▶ [Source document]

▼

Bylaws
ARTICLE 1
TITLE PURPOSE AND FUNCTIONS
SECTION 1
TITLE
The name shall be HAITIAN AMERICAN NURSES ASSOCIATION of FLORIDA INC. (HANA)
The use of this name and acronyms is strictly limited to approved members use only. Any entity that wishes to use this name and acronyms MUST apply and be approved by the board of directors and members at large.
PURPOSE/ MISSION
The purpose of this association is:
AMENDED TO Change: (June 2021)
The mission of HANA is to create a platform for nurses to identify relevant health issues that plague the community and provide services to alleviate the burden of healthcare disparities.
VISION
HANA's vision is to be recognized nationally and internationally as a world-class nursing organization. HANA believes that every nurse can serve, lead, educate, and empower others towards a healthier life, and be a catalyst for change.
AMENDED TO Change (June 2018):
HANA's vision is to be recognized as a world class nursing organization nationally and internationally.
FUNCTIONS:
· Promote professional growth and development by providing nurses with Continuing Education Unit (CEUs), scholarships and maintaining nursing standards.
· Provide educational program and conferences for nurses.
· Provide healthcare education to reduce healthcare disparities in the communities.
· Engage in the decision making affecting the health and welfare of the underserved communities
· Empower nurses to maintain nursing standards, professionalism and seek higher education.

▲

▶ [Data excerpt]
▼

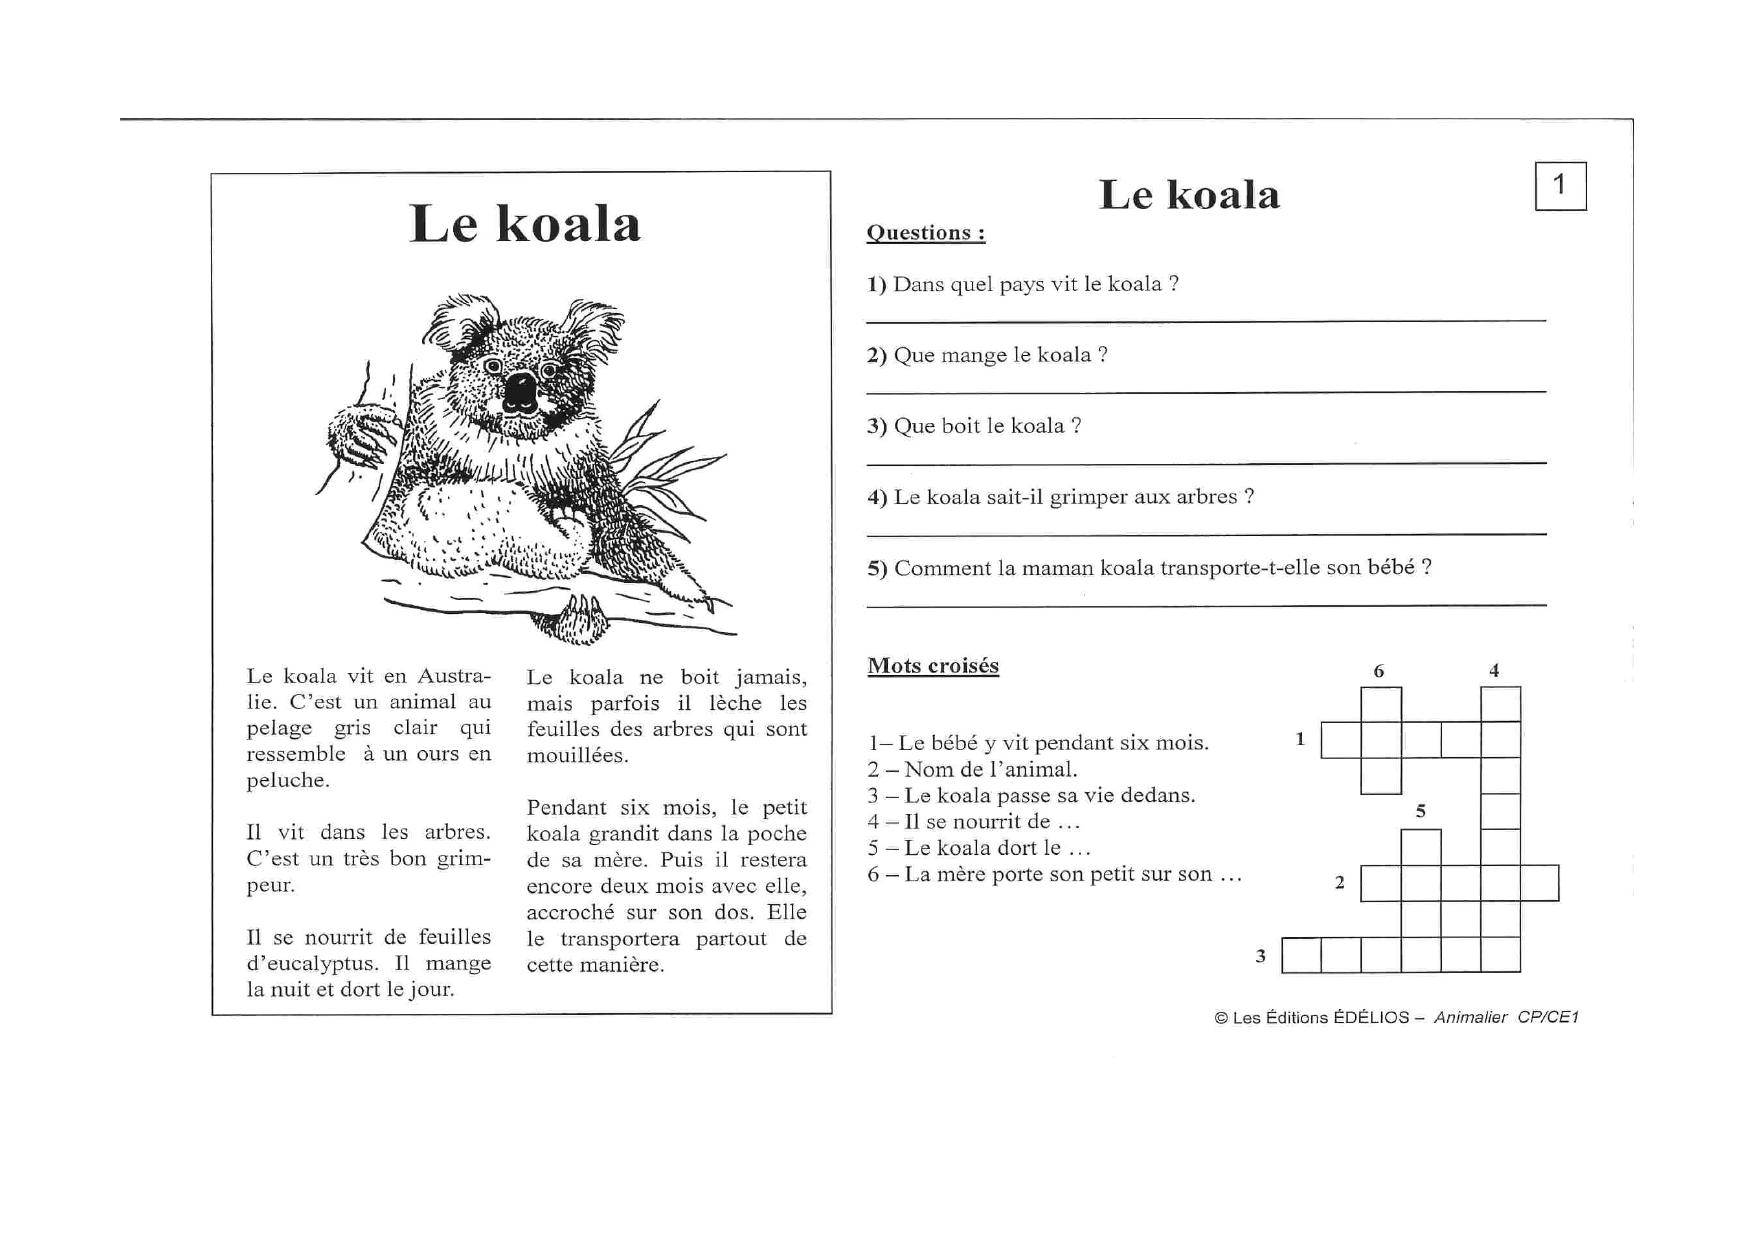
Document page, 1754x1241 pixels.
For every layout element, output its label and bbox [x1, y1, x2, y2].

picture [120, 118, 1634, 1084]
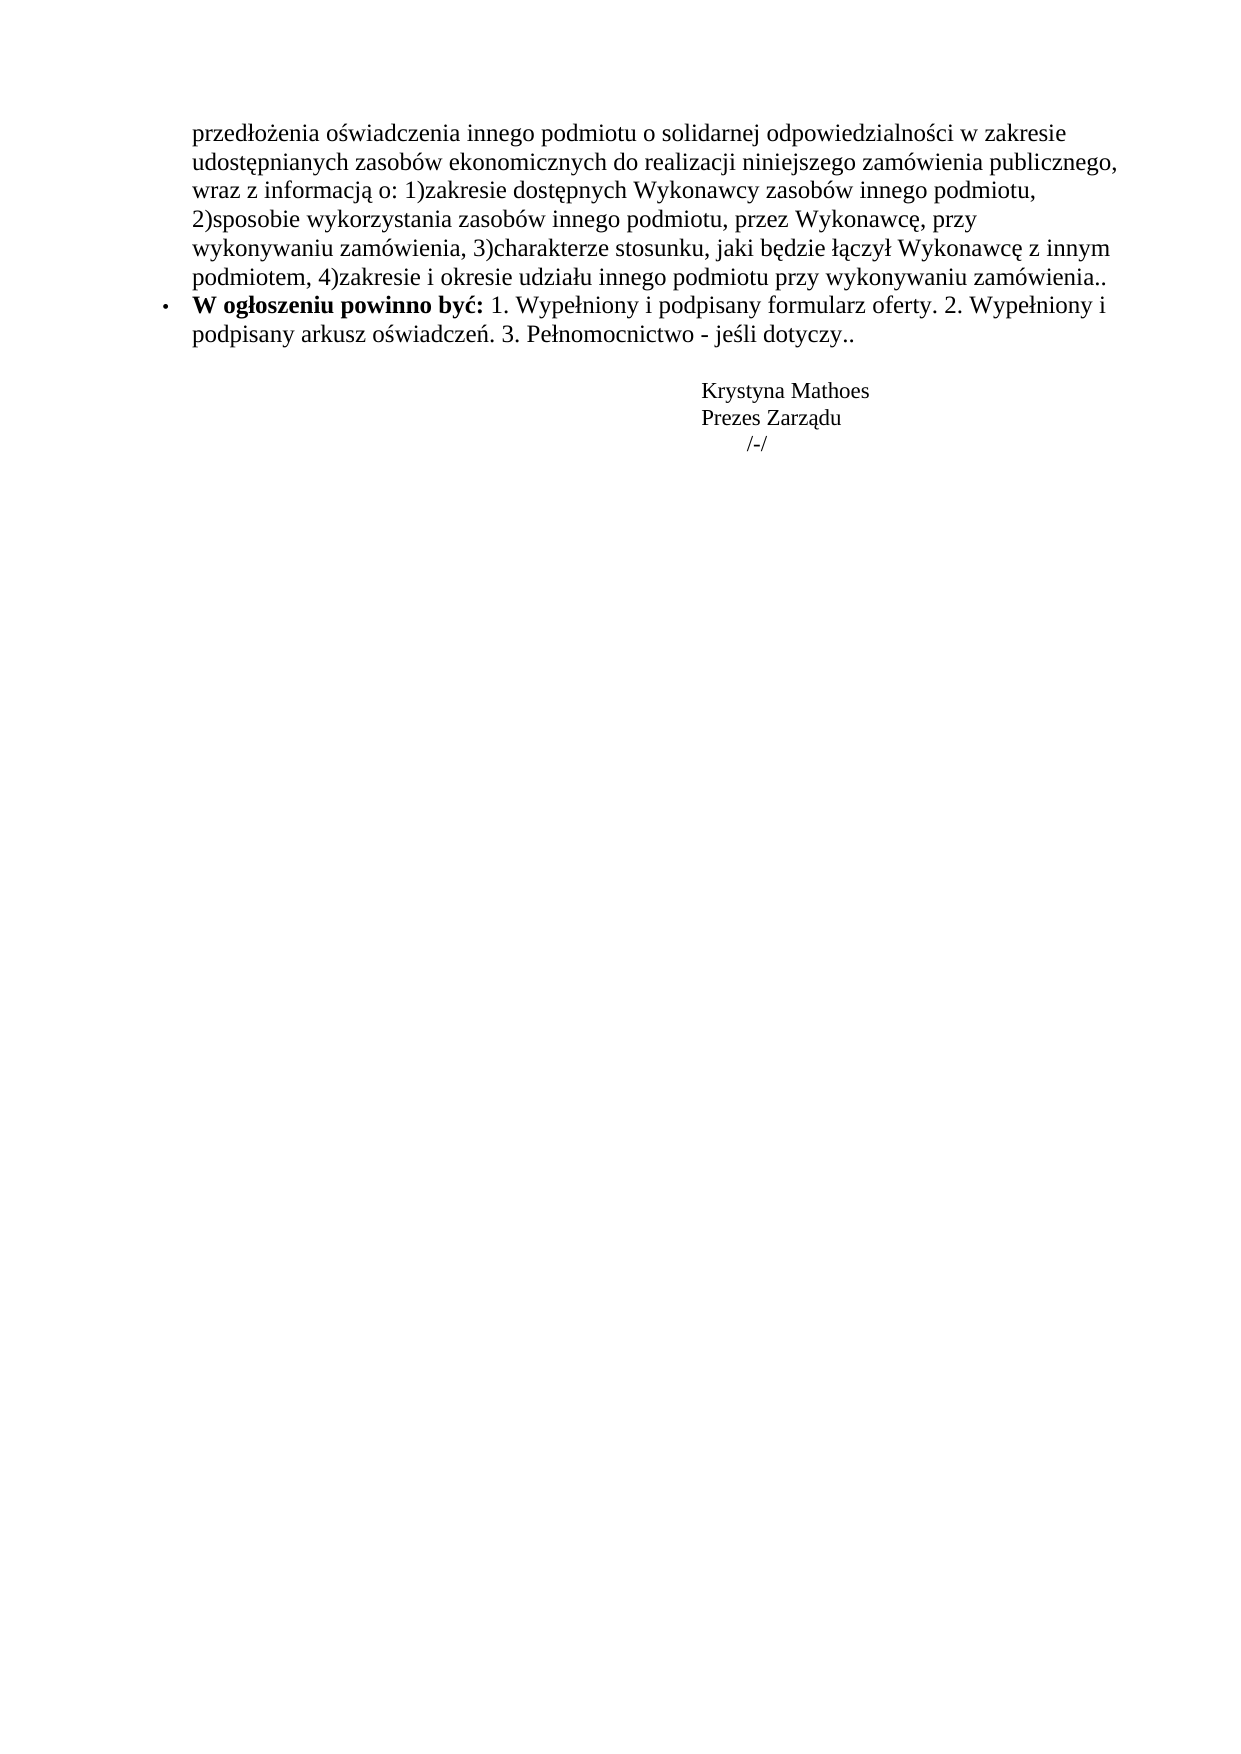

▲

▶ [Exercise set]
1. Answer these questions from the HANA bylaws, marking each answer with its letter:
(a) What name does the association use, in full?
(b) What must an entity do before it may use the name and acronyms?
(c) What date is given for the amended mission statement?
2. Please list every function of the association given under "FUNCTIONS:" in the HANA bylaws.
3. Summarize the HANA bylaws in two sentences.
The data has no connection to the HANA bylaws.

▶ [Worked answers]
1.
(a) HAITIAN AMERICAN NURSES ASSOCIATION of FLORIDA INC. (HANA)
(b) It must apply and be approved by the board of directors and members at large.
(c) June 2021

2.
- Promote professional growth and development by providing nurses with Continuing Education Unit (CEUs), scholarships and maintaining nursing standards.
- Provide educational program and conferences for nurses.
- Provide healthcare education to reduce healthcare disparities in the communities.
- Engage in the decision making affecting the health and welfare of the underserved communities.
- Empower nurses to maintain nursing standards, professionalism and seek higher education.

3. The bylaws name the Haitian American Nurses Association of Florida Inc. (HANA) and limit use of the name to approved members. Its mission is to give nurses a platform to identify community health issues and reduce healthcare disparities, and it aims to be recognized nationally and internationally as a world-class nursing organization through education, professional growth, and community engagement.